|Authors: ||S.G. Bobev, G. Lightner|
|Keywords: ||fire blight, forecast model, predicting system, pome fruits, epidemiology|
Fire blight is wide spread in Bulgaria and the forecast of the disease could be a valuable tool in optimizing control.
So far, no predicting systems have been officially introduced and MARYBLYT 4.3 is one of the potential models.
Using that system and the available meteorological and phenological data (1985-2007) from the region of Plovdiv, more than 120 analyses on apple and pear bloom epidemiology were done.
Principle lack of information concerning the exact time of petal fall led to a simulative extension of the blooming periods with 7 (3+4) and 5 (3+2) days in apple and pear, respectively.
Furthermore, fire blight risk was analyzed on the base of information registered in different regions of the Southern and Northern parts of the country for three consecutive years (2003–2005). The simulative extension seemed to be a valuable approach and helped to outline more precisely the bloom epidemiology itself.

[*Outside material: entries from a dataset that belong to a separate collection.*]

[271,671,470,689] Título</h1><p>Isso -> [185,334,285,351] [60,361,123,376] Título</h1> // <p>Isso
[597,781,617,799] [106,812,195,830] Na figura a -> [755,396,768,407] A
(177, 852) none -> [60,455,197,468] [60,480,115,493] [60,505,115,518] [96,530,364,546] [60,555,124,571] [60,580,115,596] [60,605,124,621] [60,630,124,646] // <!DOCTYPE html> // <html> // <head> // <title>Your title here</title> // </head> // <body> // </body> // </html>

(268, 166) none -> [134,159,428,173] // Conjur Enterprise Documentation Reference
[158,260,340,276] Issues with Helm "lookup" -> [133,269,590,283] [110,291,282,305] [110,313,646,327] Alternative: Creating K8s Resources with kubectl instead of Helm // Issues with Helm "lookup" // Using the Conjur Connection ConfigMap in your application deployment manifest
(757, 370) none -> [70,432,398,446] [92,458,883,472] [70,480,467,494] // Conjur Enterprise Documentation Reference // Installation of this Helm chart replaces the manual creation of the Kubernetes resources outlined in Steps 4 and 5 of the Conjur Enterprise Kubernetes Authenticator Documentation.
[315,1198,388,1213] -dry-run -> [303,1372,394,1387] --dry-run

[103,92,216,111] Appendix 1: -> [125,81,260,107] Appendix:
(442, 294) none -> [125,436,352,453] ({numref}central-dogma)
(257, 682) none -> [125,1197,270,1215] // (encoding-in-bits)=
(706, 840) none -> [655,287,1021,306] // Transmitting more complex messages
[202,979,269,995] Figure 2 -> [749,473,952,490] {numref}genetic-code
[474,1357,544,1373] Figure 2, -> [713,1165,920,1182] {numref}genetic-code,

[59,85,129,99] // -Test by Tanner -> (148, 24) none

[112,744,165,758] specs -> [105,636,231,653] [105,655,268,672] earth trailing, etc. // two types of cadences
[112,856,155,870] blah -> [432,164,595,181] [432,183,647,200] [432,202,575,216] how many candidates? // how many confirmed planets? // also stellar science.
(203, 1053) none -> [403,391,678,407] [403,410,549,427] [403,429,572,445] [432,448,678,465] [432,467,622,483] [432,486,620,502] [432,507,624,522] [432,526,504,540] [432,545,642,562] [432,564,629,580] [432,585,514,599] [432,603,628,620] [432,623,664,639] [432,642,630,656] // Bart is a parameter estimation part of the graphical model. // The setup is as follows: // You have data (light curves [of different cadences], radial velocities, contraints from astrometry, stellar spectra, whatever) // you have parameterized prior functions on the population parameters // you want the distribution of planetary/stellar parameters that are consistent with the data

In general, the prediction signals from the system have had very good correlation with the fire blight damages observed in the region of Plovdiv.
It was also established that about 70% of the years were risky and every third year could have infections in ‘Golden Delicious’ (23-year period) whereas the earlier blooming cultivar ‘Red Delicious’ (18 years) and the pear species (15 years) were less threatened.
The predicted fire blight blossom strikes for the three-year period in different country regions were relatively similar, following mainly the global season’s characteristics.
An exception in the epidemic years was the Black Sea coast strip where the bloom periods pass under lower temperatures and such attacks rarely take place.
The promising results supposed a benefit once MARYBLYT is introduced into the practice of the country.